**Check your understanding:**
(a) Do the following statements agree with the LoRa localization notebook? Answer yes or no for each, and quote the words of the notebook that decide it.
(i) The notebook evaluates six machine learning models.
(ii) The notebook uses preprocessed data only to demonstrate how the models are built and implemented.
(iii) The notebook itself explains the full data preparation process.
(b) Write a continuation of the LoRa localization notebook, starting after its last sentence.

**Reading text:**
>>>>
# Enhancing LoRa-based Outdoor Localization Accuracy Using Machine Learning

### Supplementary Jupyter Notebook 

## Introduction

This notebook presents a machine learning (ML)-based localization framework for LoRaWAN networks, aiming to improve positioning accuracy in smart city applications.  
We evaluate six ML models: `k-NN`,  `ANN`,  `XGBoost`,`LightGBM`, `SVR` and `CNN` using an open-source dataset.  
Performance is compared using multiple error metrics and benchmarked against existing studies.

#### Environment Setup


In [None]:
import numpy as np
import pandas as pd
import matplotlib.pyplot as plt
import seaborn as sns
import tensorflow as tf
from tensorflow import keras
import warnings
warnings.filterwarnings("ignore")


# Libraries for ML models
from xgboost import XGBRegressor
from sklearn.neighbors import KNeighborsRegressor
from sklearn.svm import SVR




# Libraries for data preprocessing
from sklearn.model_selection import train_test_split


#### Dataset Description & Preprocessing

The complete data preparation process, including feature selection, scaling, and signal processing (e.g., logarithmic transformation of RSSI), has been thoroughly described in the main body of the associated research article.

In [2]:
# Example: loading data
X = pd.read_csv('X_scaled_1_dataset.csv')
y = pd.read_csv('y_scaled.csv')

**Note:** In this notebook, we use only preprocessed data (e.g., `X_train` derived from log-transformed RSSI values) for the sole purpose of demonstrating the architecture and implementation of machine learning models. This is **not** intended as a fully replicable pipeline for achieving the final reported results.

The input features (`X_train`) represent the final processed form of LoRaWAN signal attributes, and the target output (`y`) corresponds to the scaled true positions (e.g., x and y coordinates).
<<<<
(Keypoint text descriptions)
>>>>
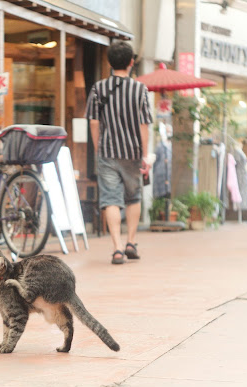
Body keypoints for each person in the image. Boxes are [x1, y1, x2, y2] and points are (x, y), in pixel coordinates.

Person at [85, 41, 153, 264]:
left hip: (108, 151)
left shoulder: (98, 88)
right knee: (133, 197)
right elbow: (145, 125)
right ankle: (131, 242)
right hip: (133, 152)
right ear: (131, 62)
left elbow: (94, 123)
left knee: (111, 199)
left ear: (109, 63)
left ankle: (117, 248)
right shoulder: (139, 89)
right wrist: (144, 154)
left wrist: (98, 147)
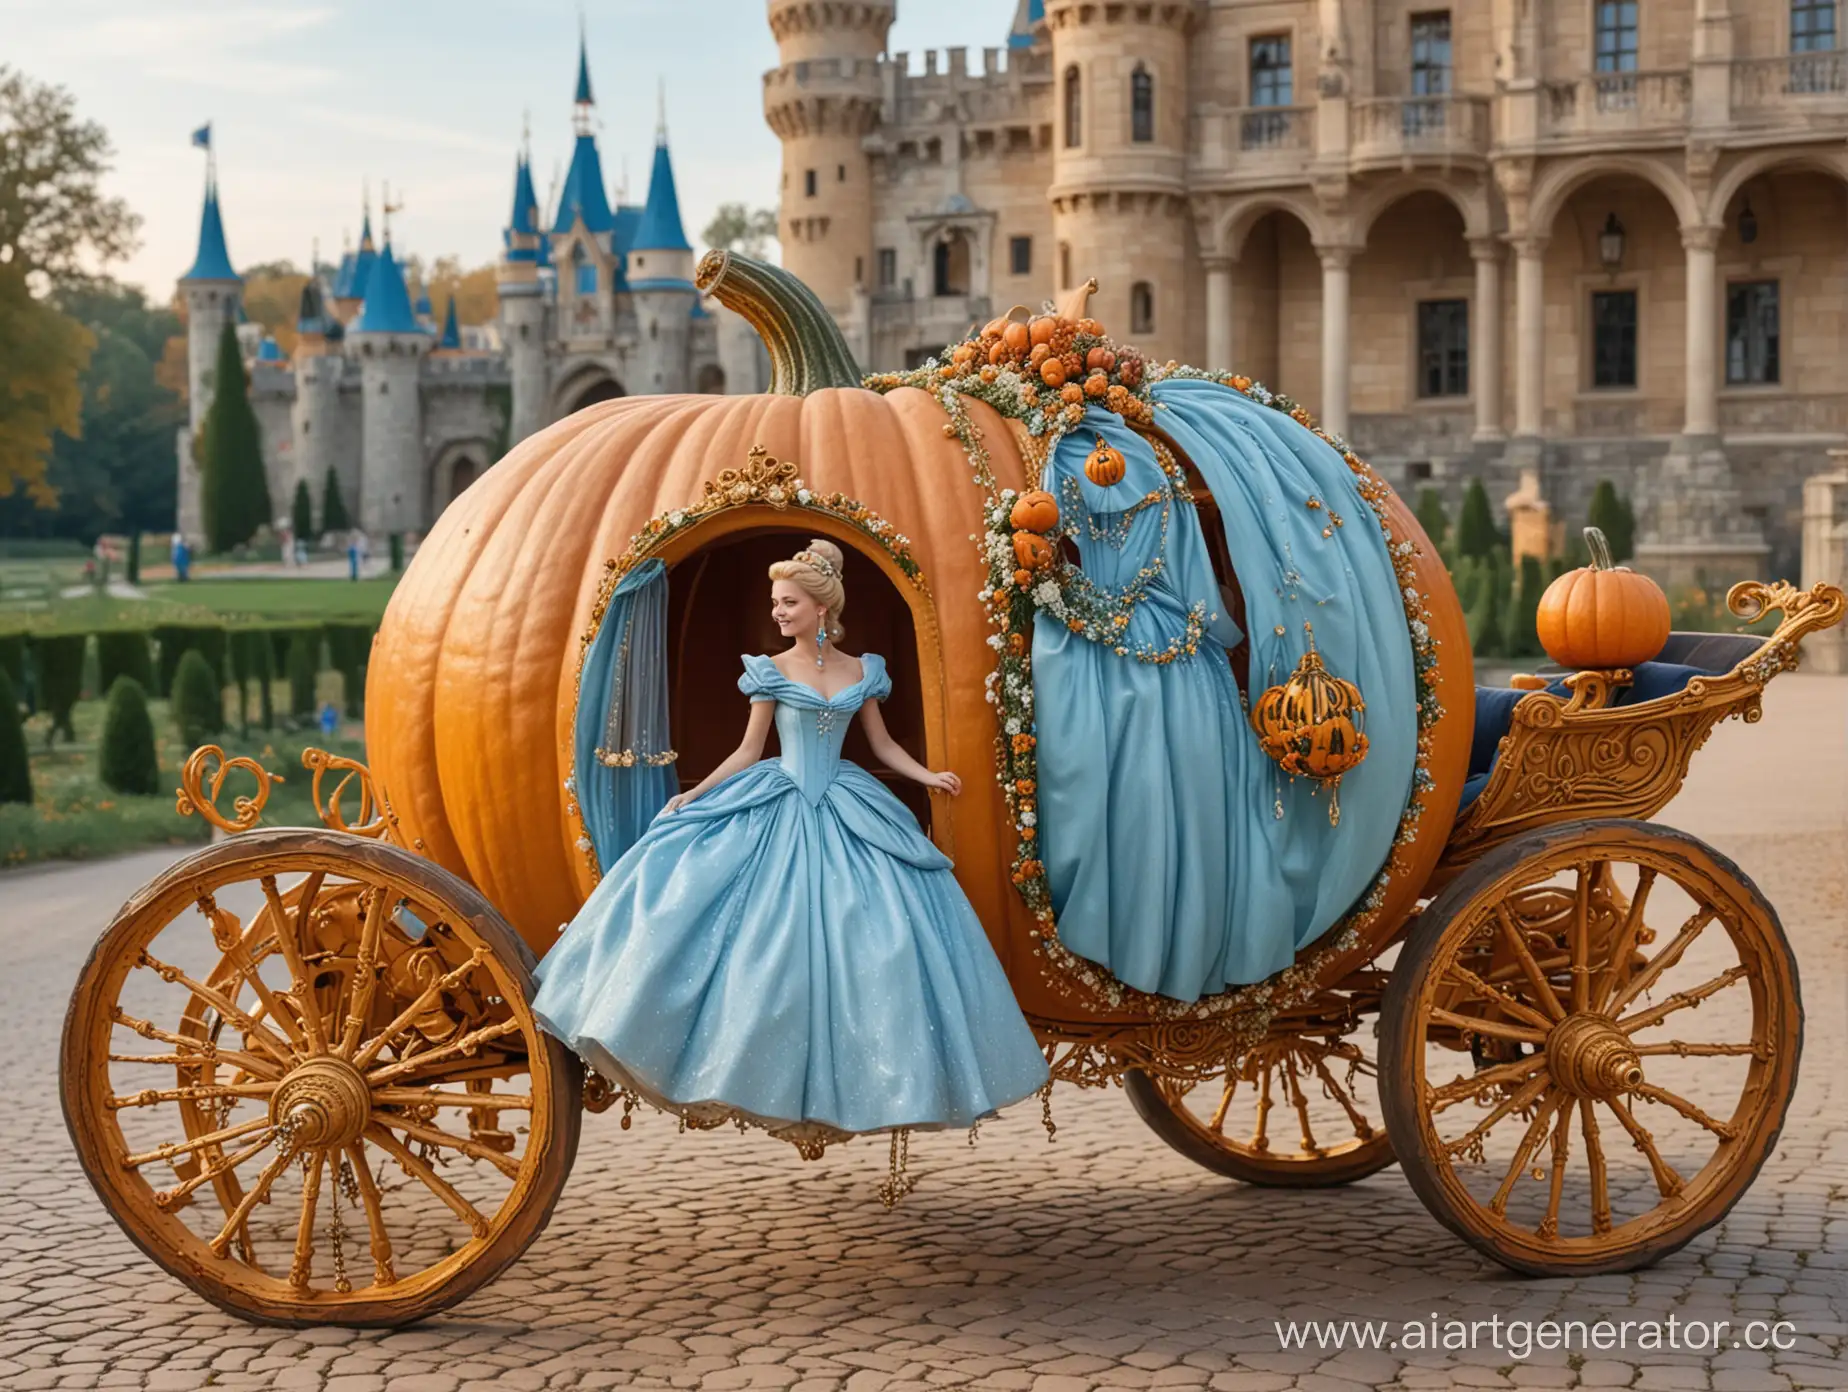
<<<<
**Answers to the tasks:**
(a)
(i) Yes: "We evaluate six ML models"
(ii) Yes: "for the sole purpose of demonstrating the architecture and implementation of machine learning models"
(iii) No: "has been thoroughly described in the main body of the associated research article"

(b)
In [3]:
# Split Data: Train (70%), Validation (15%), Test (15%)
X_train, X_temp, y_train, y_temp = train_test_split(X, y, test_size=0.30, random_state=42)
X_val, X_test, y_val, y_test = train_test_split(X_temp, y_temp, test_size=0.50, random_state=42)

## Model Architectures

In this section, we briefly describe the key models used in our study. Below each description, we include the full architecture or implementation used for experimentation.


## 1. k-Nearest Neighbors (k-NN)

The k-Nearest Neighbors (k-NN) model is a distance-based, non-parametric learning method used as a baseline in our comparison. Unlike neural networks, k-NN does not learn internal parameters or feature hierarchies. Instead, it predicts a device's position by averaging the target values of the `k` closest samples in the training set based on the chosen distance metric.


#### Hyperparameters:
- `k` — number of neighbors: **5**, **7**, **9**, **11**
- `p` — distance metric (Minkowski exponent):  
  - `p = 2`: Euclidean distance  
  - `p = 1`: Manhattan distance  

- Output: latitude and longitude

In [None]:
# Hyperparameter settings
k = 5  # Number of neighbors
p = 2  # Distance metric

# Model training on full training data
model_knn = KNeighborsRegressor(n_neighbors=k, p=p)



## 2. Convolutional Neural Network (CNN)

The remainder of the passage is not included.